Record excerpts ::
§ §

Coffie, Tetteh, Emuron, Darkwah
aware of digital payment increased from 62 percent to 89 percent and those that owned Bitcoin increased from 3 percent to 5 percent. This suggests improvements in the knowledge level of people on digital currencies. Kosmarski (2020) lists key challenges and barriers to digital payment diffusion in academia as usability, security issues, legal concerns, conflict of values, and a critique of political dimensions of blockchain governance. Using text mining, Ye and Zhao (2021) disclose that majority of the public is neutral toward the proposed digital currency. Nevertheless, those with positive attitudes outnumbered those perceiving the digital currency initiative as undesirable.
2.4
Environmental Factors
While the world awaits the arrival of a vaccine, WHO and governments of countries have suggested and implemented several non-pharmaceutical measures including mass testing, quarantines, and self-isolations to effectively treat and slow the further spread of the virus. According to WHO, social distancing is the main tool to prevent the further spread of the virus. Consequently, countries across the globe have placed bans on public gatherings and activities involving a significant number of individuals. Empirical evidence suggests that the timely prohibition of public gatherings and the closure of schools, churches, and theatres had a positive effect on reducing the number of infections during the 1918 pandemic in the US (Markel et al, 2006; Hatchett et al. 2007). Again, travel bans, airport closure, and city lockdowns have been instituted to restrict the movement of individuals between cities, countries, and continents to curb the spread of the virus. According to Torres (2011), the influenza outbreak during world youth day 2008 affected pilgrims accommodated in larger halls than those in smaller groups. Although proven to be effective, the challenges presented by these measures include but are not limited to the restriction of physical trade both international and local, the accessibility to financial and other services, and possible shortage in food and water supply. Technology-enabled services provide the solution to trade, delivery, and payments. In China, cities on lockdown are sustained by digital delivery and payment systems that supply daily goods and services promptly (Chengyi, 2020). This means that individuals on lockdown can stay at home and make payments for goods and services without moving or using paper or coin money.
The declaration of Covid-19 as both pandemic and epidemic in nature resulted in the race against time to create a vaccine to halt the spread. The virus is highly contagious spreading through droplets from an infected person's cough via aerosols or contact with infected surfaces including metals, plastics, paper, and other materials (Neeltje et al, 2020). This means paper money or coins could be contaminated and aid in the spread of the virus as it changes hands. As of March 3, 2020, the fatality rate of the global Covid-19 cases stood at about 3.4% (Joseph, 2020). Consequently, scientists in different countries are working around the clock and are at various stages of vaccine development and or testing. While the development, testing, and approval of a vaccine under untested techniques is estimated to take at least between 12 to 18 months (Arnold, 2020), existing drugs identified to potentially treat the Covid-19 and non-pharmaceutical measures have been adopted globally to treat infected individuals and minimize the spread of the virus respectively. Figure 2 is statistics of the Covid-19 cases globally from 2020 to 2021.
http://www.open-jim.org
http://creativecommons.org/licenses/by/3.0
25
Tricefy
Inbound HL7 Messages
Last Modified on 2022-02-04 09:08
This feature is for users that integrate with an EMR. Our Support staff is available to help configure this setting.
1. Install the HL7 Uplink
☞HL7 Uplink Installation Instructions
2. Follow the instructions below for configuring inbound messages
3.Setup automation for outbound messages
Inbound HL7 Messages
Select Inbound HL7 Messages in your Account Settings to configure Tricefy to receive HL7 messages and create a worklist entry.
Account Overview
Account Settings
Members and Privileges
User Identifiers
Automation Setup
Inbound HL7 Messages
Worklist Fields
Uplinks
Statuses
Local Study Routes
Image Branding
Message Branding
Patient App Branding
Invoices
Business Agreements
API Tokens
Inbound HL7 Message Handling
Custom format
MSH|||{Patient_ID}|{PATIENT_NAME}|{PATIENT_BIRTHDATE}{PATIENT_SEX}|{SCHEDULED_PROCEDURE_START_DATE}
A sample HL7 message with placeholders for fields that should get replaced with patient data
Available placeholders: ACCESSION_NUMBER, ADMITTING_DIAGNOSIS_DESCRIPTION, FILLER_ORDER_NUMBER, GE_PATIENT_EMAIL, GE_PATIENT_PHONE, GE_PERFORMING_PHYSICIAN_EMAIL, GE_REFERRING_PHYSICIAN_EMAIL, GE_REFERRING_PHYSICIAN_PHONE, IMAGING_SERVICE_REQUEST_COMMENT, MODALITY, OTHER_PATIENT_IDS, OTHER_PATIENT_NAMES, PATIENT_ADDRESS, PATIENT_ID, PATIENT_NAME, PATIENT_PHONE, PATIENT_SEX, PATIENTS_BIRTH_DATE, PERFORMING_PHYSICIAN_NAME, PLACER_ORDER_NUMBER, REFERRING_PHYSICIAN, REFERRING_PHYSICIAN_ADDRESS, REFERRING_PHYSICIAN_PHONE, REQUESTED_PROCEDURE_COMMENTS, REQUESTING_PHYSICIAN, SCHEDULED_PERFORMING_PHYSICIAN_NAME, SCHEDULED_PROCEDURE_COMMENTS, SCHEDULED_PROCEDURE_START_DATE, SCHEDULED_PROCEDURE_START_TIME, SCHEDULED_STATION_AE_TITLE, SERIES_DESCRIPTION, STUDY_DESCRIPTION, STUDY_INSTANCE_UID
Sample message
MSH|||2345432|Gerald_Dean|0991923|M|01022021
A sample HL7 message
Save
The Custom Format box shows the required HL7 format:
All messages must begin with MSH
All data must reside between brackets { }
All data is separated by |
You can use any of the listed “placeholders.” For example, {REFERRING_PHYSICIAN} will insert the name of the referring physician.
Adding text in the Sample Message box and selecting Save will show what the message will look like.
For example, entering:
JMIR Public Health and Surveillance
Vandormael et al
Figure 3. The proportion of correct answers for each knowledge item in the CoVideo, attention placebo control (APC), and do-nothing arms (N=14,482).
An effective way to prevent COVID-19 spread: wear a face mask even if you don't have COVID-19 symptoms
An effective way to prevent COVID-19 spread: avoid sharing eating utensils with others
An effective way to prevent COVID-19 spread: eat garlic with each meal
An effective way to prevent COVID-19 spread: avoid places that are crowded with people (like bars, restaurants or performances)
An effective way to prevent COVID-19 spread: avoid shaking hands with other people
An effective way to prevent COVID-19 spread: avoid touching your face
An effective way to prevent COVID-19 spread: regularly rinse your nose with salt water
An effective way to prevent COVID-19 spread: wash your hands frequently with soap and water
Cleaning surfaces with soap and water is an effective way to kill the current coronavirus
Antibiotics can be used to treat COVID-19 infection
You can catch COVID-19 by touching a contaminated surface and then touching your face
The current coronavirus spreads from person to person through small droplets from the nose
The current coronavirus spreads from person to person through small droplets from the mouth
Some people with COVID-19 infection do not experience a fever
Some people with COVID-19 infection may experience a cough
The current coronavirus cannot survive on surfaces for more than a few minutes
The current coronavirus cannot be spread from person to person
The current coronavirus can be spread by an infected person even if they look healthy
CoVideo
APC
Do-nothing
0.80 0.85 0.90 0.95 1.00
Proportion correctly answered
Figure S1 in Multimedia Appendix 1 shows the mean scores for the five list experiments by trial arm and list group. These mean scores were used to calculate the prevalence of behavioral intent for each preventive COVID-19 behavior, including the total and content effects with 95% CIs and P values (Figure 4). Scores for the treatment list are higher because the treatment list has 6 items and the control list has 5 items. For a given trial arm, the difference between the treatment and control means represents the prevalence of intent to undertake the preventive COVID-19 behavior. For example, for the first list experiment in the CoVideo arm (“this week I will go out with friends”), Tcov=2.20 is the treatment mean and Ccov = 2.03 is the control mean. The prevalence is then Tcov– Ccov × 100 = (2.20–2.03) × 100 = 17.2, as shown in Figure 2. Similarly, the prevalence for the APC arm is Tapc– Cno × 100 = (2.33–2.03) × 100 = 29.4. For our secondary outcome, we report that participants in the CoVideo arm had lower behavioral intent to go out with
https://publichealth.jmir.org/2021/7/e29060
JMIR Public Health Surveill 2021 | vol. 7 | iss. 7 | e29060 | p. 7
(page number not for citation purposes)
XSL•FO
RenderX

§ §

Work required ::
Using only the entries above, output the line with "Figure 3. The", the line with "Proportion correctly answered", and all lines between them, exactly as they stand.

Written solution ::
Figure 3. The proportion of correct answers for each knowledge item in the CoVideo, attention placebo control (APC), and do-nothing arms (N=14,482).
An effective way to prevent COVID-19 spread: wear a face mask even if you don't have COVID-19 symptoms
An effective way to prevent COVID-19 spread: avoid sharing eating utensils with others
An effective way to prevent COVID-19 spread: eat garlic with each meal
An effective way to prevent COVID-19 spread: avoid places that are crowded with people (like bars, restaurants or performances)
An effective way to prevent COVID-19 spread: avoid shaking hands with other people
An effective way to prevent COVID-19 spread: avoid touching your face
An effective way to prevent COVID-19 spread: regularly rinse your nose with salt water
An effective way to prevent COVID-19 spread: wash your hands frequently with soap and water
Cleaning surfaces with soap and water is an effective way to kill the current coronavirus
Antibiotics can be used to treat COVID-19 infection
You can catch COVID-19 by touching a contaminated surface and then touching your face
The current coronavirus spreads from person to person through small droplets from the nose
The current coronavirus spreads from person to person through small droplets from the mouth
Some people with COVID-19 infection do not experience a fever
Some people with COVID-19 infection may experience a cough
The current coronavirus cannot survive on surfaces for more than a few minutes
The current coronavirus cannot be spread from person to person
The current coronavirus can be spread by an infected person even if they look healthy
CoVideo
APC
Do-nothing
0.80 0.85 0.90 0.95 1.00
Proportion correctly answered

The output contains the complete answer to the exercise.